Madden wrote in his book, "Steinbrenner: The Last Lion of Baseball," that the owner's good friend, Tampa restaurateur Malio Iavorone, realized Steinbrenner didn't recognize him on July 2, 2009, at a birthday lunch.
There is no disputing that Steinbrenner is not the hovering figure who made employees cower. Gone is the Steinbrenner who excoriated the wife of third-base coach Mike Ferraro after Ferraro got Willie Randolph thrown out at the plate during the 1980 American League Championship Series. He no longer is the guy who celebrated the 1996 championship by becoming enraged at the victory parade because the players' wives were boarding the team floats.
The Yankees now don't have a chief executive who would criticize the call on a coin flip to determine home field, as Steinbrenner did to team president and close friend Al Rosen 32 years ago. Madden wrote that Steinbrenner furiously said: "Heads? How in the hell could you call heads when any dummy knows tails comes up 70 percent of the time?"
Michael recalled a similar episode in which Steinbrenner asked him to research whether heads or tails came up most. "I told him, 'There's no most on it. It's going to be approximately 50 percent,' " the former general manager said, adding that just to be safe: "I wouldn't make the call. I let the other team call, and they lost."
The atmosphere is more serene in the Bronx now, with the manager's fate not up for grabs every day.
"He has meant so much to my career," Joe Girardi said. "From being a player and having a chance to play on three world championship teams to putting me behind a microphone as soon as I got done to being a bench coach to being manager of this organization."
Nonetheless, Girardi said, there is no letup in the Steinbrenner credo that says last year was last year; let's win this year.
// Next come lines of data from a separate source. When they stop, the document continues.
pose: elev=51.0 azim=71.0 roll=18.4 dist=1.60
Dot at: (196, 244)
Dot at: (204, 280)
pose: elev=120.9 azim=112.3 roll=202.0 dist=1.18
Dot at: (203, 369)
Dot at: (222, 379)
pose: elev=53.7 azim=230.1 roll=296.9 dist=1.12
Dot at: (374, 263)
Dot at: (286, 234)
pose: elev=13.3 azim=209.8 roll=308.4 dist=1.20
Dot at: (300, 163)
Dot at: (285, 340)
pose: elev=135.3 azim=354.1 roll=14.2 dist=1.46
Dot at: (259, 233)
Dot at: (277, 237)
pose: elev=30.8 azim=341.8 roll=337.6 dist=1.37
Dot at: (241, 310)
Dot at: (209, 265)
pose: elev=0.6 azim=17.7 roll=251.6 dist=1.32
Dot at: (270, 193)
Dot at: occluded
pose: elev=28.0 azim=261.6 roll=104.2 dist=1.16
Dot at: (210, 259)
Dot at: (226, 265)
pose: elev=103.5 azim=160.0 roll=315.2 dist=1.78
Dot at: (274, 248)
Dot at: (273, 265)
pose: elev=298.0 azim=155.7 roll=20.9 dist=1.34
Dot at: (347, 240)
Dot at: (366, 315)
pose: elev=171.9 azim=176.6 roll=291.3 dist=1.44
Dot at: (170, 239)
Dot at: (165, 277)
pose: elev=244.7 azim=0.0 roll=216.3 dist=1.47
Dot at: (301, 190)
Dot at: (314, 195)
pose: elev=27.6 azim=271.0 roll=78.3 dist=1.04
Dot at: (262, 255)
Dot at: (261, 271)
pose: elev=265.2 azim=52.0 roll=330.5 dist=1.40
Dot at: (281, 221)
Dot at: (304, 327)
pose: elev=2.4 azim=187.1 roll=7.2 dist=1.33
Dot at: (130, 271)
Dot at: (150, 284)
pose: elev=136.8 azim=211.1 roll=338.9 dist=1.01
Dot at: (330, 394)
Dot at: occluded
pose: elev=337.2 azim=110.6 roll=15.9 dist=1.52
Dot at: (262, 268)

As Cashman said, "He never sat back, and never will, to take a breath and say all's good."
Besides, employees say that even at his worst, he wasn't so bad.
"He gave me a lot of opportunities over the years," Michael said. "I like to think that I helped him with patience and he helped me with business."
Sometimes The Boss was just being The Boss for the fun of it. Cashman recalled that after the sales staffer left, shaken over getting yelled at for selling all the spring training tickets, Steinbrenner looked at everyone remaining in the office, winked and said, "I really got him, didn't I?"